### Document extract
[START]

כי הא דאביי שמעיה לההוא גברא דקאמר לההיא אתתא נקדים וניזיל באורחא אמר איזיל אפרשינהו מאיסורא אזל בתרייהו תלתא פרסי באגמא כי הוו פרשי מהדדי שמעינהו דקא אמרי אורחין רחיקא וצוותין בסימא

It is like this incident, as Abaye once heard a certain man say to a certain woman: Let us rise early and go on the road. Upon hearing this, Abaye said to himself: I will go and accompany them and prevent them from violating the prohibition that they certainly intend to violate. He went after them for a distance of three parasangs in a marsh among the reeds, while they walked on the road, and they did not engage in any wrongful activity. When they were taking leave of each other, he heard that they were saying: We traveled a long distance together, and the company was pleasant company.

[END]

### What is asked
1 – In the passage about Abaye, how far did Abaye follow the man and the woman?
2 – Carry on the passage about Abaye, beginning right after its final sentence.
The items that follow have no connection to the passage about Abaye.

### Given entries
[START]

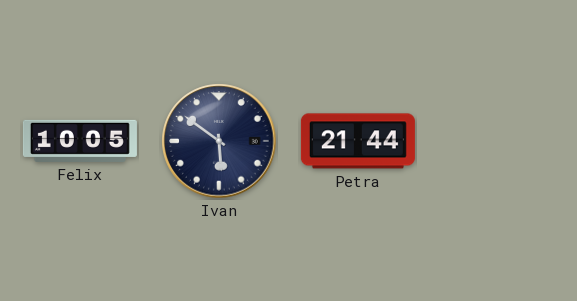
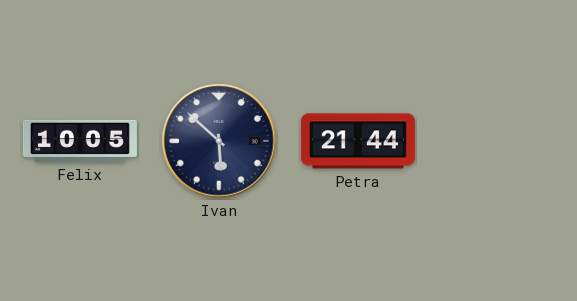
Ivan: 5:51 -> 5:52
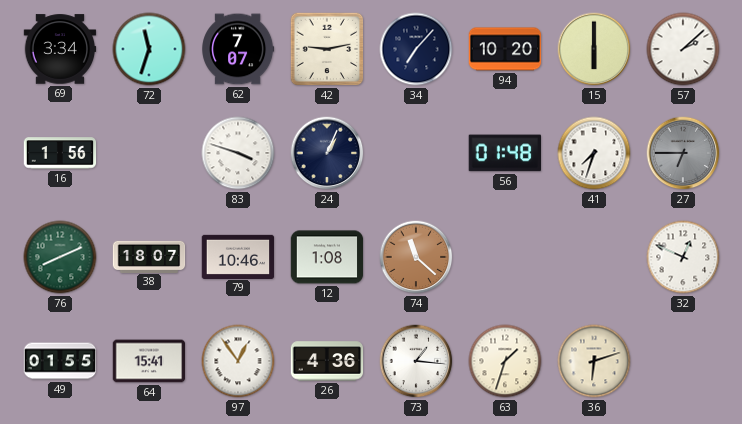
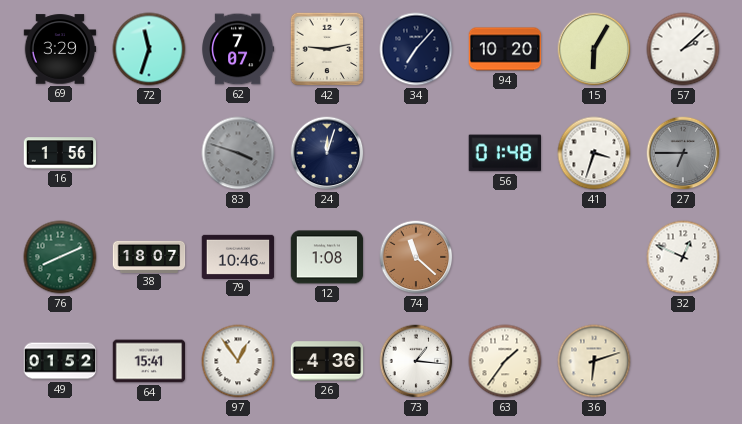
69: 3:34 -> 3:29
15: 6:00 -> 6:05
83 dial: white -> grey
24: 1:04 -> 12:03
41: 7:33 -> 3:33
49: 01:55 -> 01:52
63: 1:33 -> 1:36
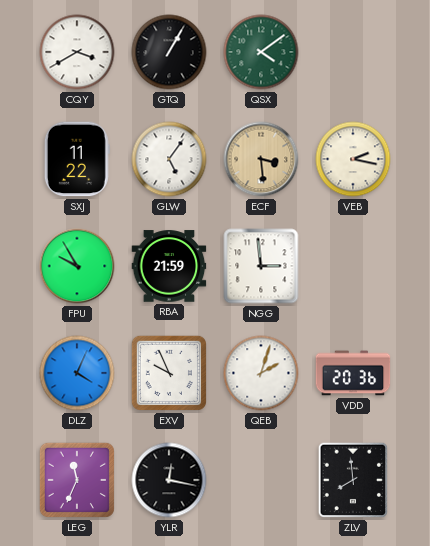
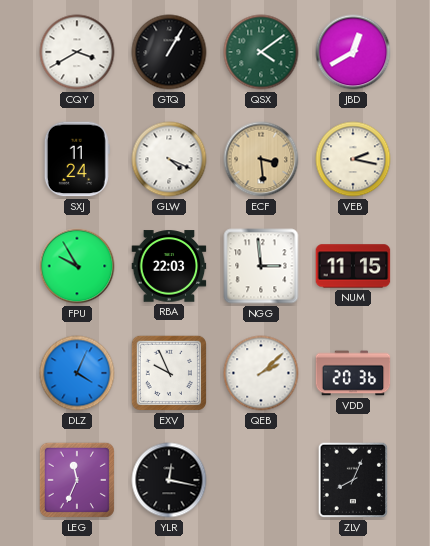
JBD: none -> 12:40
SXJ: 11:22 -> 11:24
GLW: 5:06 -> 4:19
RBA: 21:59 -> 22:03
NUM: none -> 11:15
QEB: 2:03 -> 2:08
ZLV: 7:59 -> 8:04
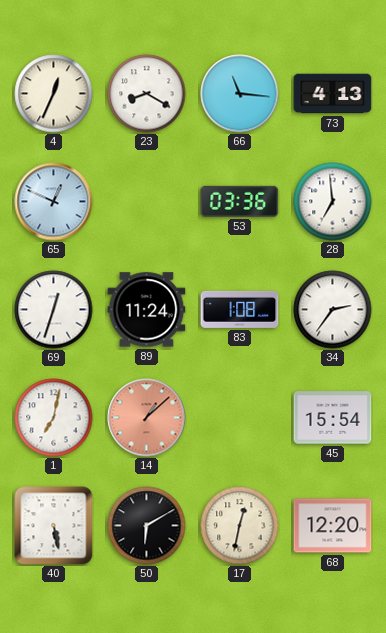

[END]

### Exercise answers
1 – He followed them for three parasangs through a marsh among the reeds.

2 –
אמר אביי אי מאן דסני לי הוה לא הוה מצי לאוקומיה נפשיה אזל תלא נפשיה בעיבורא דדשא ומצטער אתא ההוא סבא תנא ליה כל הגדול מחבירו יצרו גדול הימנו

Abaye said: In that situation, if instead of that man it had been one whom I hate (a euphemism for himself), he would not have been able to restrain himself from sinning. (After becoming aware of so great a shortcoming) he went and leaned against the doorpost, thinking and feeling regret. A certain Elder came and taught him: Anyone who is greater than another, his evil inclination is greater than his. (Therefore, Abaye should not feel regret)

What does this principle mean? It can't be understood literally, it defies logic. The more righteous a person is, the more lusts he feels for women and murder and stealing etc.? Usually we see the opposite...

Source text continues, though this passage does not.